Top 10% earn 75 times more than bottom 10%
Toronto (9 May 2007) - Ontario’s after-tax income gap between the richest and poorest 10% of families raising children under 18 has reached an all-time high, says a new study by the Canadian Centre for Policy Alternatives (CCPA).
The richest 10% of families now earn 75 times more than the poorest 10%. In 1976, they earned only 27 times more. The study is entitled, Ontario's Growing Gap - Time for Leadership.
“The gap is growing during the best of economic times, in Ontario, one of the most prosperous jurisdictions in the world,” says the study’s author, Armine Yalnizyan.
“Under these economic conditions, the gap should be shrinking, not growing," she says. "And this isn’t just a story about the richest and the poorest. More and more families are struggling to make ends meet. Living costs are rising far more quickly than many people’s incomes.”
Compared to a generation ago, the bottom 40% of Ontario families raising children under 18 have experienced stagnant or falling incomes, despite the past decade of robust economic growth and job creation.
Gap now higher than Canadian average
Ontario’s after-tax income gap has been growing faster in the past decade than it has at any time in the past 30 years. The province’s after-tax income gap is now higher than the Canadian average.

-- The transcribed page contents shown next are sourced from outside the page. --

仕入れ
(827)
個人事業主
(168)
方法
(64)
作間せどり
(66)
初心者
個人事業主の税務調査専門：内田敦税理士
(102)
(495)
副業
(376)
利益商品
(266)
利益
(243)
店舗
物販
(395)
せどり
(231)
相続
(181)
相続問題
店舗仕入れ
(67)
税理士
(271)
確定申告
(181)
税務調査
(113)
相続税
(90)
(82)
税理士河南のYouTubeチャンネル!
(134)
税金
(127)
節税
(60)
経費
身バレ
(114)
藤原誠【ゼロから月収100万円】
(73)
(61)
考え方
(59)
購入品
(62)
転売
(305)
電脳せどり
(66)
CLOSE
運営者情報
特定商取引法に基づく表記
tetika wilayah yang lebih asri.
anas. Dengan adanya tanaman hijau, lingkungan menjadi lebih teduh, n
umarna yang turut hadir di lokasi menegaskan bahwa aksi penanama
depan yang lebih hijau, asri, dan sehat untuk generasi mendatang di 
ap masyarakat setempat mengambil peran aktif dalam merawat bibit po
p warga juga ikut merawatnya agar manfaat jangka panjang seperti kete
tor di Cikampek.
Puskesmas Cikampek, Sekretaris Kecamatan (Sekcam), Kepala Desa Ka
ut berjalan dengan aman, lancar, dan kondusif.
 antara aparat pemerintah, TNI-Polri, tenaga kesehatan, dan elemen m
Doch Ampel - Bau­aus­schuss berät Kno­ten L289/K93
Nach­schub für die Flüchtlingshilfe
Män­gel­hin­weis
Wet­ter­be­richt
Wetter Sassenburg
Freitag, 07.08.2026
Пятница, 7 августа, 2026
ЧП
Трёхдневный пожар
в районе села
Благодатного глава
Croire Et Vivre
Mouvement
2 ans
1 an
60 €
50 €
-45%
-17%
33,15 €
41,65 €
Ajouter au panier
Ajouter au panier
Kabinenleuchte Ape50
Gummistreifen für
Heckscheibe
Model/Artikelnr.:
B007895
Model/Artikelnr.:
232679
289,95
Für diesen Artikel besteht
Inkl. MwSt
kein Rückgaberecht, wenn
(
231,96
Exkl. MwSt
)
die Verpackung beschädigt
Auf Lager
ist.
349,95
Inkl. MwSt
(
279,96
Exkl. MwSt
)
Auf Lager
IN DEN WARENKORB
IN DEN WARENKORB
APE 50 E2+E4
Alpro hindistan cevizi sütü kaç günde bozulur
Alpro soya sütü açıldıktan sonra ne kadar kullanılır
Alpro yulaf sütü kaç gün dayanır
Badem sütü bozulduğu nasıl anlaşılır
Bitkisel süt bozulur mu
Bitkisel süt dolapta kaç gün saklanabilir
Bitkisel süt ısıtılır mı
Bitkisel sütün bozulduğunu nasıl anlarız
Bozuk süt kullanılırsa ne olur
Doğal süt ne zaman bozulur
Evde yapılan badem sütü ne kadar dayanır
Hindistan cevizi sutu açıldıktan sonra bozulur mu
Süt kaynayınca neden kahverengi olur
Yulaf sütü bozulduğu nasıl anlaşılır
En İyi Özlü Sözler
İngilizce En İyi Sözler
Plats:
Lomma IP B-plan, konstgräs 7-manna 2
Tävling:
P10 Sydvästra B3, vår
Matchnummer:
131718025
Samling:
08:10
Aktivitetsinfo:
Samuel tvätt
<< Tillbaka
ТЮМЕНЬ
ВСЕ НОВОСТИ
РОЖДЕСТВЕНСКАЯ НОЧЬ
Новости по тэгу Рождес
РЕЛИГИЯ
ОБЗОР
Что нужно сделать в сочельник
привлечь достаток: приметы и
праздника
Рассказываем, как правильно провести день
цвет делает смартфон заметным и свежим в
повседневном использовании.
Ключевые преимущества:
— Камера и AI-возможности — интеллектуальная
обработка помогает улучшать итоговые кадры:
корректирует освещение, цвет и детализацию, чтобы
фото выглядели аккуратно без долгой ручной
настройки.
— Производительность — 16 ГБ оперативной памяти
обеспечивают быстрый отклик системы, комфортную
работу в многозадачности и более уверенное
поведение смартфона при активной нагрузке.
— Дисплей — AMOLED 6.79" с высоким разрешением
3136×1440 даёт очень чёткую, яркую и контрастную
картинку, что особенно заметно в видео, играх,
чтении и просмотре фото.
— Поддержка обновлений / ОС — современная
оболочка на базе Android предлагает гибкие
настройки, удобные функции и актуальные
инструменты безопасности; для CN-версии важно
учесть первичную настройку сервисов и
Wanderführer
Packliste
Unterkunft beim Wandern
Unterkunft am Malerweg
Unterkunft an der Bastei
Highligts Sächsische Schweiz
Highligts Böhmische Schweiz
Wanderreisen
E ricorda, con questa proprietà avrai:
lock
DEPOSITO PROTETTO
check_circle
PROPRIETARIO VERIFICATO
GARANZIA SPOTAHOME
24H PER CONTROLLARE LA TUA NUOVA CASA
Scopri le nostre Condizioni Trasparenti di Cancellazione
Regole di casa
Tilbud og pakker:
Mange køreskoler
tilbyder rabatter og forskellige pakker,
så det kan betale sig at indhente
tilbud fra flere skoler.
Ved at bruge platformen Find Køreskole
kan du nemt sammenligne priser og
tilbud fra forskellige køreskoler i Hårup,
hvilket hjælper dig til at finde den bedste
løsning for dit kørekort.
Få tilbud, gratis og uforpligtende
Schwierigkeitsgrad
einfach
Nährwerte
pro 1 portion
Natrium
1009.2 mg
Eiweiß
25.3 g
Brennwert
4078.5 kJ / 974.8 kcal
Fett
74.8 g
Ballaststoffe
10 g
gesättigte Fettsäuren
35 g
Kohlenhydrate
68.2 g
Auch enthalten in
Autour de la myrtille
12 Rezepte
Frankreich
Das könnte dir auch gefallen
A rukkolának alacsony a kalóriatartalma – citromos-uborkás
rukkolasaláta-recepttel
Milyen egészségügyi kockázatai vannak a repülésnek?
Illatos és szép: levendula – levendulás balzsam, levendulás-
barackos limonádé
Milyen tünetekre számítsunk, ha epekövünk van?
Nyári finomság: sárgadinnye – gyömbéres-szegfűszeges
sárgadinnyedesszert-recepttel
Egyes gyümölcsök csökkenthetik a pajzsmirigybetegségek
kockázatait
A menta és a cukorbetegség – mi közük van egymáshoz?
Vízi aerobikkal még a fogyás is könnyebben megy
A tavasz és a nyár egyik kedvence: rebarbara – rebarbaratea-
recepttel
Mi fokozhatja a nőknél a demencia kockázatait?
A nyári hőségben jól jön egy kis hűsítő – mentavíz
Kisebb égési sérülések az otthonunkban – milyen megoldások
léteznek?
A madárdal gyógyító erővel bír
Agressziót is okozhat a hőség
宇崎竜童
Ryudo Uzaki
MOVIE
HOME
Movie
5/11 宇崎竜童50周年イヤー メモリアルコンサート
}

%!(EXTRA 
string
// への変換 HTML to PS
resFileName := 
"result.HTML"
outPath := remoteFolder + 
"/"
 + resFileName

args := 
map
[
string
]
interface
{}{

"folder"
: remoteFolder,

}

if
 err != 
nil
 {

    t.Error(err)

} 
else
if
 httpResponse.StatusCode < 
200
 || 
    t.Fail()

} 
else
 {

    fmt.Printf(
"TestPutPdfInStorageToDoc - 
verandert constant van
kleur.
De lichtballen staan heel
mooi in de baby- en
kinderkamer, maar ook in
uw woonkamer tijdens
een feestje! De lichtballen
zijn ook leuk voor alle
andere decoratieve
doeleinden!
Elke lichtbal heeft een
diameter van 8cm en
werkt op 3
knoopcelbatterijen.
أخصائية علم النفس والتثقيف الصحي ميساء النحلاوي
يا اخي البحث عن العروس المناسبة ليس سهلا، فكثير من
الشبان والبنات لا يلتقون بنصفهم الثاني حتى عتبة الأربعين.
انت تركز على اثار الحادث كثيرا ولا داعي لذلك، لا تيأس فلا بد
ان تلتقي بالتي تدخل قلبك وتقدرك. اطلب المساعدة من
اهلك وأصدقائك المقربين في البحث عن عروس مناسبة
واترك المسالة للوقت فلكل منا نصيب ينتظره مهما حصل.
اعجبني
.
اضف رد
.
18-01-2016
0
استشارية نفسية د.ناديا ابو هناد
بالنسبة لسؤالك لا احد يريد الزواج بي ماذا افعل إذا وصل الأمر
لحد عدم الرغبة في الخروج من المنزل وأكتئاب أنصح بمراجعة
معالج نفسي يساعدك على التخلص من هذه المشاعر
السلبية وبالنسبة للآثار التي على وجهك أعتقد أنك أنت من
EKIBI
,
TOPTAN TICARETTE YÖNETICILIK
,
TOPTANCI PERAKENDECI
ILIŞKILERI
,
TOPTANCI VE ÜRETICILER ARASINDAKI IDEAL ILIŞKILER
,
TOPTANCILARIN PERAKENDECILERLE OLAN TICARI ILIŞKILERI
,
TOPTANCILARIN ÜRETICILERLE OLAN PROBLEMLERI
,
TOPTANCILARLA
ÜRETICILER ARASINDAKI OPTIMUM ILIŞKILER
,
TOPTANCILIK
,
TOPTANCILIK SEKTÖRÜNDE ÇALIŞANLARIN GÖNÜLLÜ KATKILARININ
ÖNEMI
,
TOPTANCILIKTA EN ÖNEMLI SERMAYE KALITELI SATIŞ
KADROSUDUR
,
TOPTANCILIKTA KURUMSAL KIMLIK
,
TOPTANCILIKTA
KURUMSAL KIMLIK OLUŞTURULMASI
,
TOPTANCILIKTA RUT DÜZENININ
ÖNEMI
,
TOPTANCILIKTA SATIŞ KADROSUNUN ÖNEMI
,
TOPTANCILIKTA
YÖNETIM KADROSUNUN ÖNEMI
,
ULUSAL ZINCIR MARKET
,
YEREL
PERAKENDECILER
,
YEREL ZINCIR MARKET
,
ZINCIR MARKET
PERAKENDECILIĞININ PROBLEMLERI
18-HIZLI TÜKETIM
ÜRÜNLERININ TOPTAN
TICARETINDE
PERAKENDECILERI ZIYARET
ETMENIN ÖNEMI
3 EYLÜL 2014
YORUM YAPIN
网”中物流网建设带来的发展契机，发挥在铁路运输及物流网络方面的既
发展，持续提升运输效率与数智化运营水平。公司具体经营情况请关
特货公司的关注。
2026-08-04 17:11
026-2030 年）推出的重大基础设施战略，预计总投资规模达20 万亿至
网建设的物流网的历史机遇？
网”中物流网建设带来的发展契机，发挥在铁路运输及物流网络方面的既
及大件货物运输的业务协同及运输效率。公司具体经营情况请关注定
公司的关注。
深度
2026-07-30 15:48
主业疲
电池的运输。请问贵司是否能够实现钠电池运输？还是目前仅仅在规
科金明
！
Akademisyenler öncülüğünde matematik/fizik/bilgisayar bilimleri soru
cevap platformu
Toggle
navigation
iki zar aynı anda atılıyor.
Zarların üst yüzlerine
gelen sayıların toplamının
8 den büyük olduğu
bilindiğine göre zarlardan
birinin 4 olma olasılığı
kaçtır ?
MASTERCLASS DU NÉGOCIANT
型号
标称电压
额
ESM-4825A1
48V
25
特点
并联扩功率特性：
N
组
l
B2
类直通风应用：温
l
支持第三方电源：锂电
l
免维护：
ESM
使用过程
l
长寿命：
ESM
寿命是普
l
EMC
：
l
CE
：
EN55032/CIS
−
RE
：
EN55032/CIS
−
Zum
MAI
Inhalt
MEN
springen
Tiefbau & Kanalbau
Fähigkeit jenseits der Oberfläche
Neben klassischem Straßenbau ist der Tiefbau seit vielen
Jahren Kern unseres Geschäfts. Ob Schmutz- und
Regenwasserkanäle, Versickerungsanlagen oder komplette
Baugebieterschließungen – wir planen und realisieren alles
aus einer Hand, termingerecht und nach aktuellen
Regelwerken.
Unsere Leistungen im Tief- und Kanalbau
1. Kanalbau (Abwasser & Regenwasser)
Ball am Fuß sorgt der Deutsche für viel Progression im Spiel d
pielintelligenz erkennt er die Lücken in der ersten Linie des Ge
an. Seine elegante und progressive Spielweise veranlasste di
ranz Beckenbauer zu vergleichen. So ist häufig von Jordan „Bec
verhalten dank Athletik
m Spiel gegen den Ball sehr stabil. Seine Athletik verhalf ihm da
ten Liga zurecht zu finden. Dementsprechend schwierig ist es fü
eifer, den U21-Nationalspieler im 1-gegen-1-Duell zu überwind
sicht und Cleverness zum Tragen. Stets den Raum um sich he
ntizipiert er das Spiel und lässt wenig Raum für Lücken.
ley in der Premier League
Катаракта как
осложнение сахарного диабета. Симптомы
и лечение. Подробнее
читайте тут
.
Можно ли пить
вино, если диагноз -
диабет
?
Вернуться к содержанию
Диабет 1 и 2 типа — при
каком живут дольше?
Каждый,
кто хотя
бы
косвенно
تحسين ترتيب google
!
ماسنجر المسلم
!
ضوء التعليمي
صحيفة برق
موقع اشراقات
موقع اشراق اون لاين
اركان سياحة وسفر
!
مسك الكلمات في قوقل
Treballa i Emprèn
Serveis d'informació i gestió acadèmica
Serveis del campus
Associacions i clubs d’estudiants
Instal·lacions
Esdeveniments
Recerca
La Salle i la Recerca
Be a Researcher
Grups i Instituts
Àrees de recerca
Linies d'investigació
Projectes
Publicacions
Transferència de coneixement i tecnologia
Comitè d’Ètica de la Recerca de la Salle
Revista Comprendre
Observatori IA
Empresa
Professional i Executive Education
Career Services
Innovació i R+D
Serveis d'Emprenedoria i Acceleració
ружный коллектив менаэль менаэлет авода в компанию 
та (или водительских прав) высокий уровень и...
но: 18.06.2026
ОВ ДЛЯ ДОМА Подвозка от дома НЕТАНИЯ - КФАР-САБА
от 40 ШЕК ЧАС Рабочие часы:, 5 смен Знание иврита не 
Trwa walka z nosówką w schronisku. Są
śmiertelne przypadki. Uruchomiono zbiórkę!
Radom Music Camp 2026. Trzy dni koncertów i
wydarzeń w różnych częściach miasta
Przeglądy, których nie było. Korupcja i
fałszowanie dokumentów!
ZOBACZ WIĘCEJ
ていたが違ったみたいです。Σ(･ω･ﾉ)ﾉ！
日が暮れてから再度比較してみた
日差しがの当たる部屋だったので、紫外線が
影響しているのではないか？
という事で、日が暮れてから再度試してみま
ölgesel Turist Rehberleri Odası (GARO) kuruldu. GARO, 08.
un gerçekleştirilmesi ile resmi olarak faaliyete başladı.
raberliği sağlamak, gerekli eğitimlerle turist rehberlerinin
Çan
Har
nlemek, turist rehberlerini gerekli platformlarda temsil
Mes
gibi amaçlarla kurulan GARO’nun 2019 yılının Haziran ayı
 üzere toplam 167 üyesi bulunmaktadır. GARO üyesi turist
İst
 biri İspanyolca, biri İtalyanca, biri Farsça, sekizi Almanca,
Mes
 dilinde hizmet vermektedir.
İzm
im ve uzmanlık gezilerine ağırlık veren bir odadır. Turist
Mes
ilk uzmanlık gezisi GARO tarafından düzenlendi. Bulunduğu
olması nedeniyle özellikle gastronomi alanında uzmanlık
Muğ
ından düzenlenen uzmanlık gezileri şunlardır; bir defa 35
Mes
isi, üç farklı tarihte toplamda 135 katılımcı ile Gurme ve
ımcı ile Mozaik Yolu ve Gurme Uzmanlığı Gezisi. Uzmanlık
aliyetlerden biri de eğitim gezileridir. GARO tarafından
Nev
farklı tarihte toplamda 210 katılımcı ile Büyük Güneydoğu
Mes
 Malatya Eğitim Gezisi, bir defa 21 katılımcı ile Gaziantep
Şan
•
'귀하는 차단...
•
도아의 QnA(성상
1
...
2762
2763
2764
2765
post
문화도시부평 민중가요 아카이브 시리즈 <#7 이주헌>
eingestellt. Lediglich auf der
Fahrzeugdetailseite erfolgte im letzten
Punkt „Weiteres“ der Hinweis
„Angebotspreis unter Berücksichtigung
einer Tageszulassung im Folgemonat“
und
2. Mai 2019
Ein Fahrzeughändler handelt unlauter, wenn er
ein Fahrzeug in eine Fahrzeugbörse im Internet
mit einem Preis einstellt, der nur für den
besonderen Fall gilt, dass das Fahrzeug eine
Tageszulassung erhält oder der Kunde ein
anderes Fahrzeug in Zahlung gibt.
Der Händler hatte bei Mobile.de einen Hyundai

“Provinces with far less prosperity, and a higher earnings gap than Ontario, have done a better job of closing the gap,” says Yalnizyan. “Governments do make a real difference. The government of Ontario could be doing much more to close its growing after-tax income gap.”
Governments have two ways of addressing the income gap, Yalnizyan argues. One approach is to implement measures to improve incomes. The second is to make the basics of life (such as housing, child care, and postsecondary education) more affordable.
An earlier CCPA report, also by Yalnizyan, found that the national picture is as discouraging in many respects as the situation in Ontario. The lion's share of economic growth is going to the richest 10% of Canadian families, not to the majority - the 80% of families earning under $100,000 a year, the first study reported.
The National Union of Public and General Employees (NUPGE) believes both reports should be required reading for all policy makers in Canada.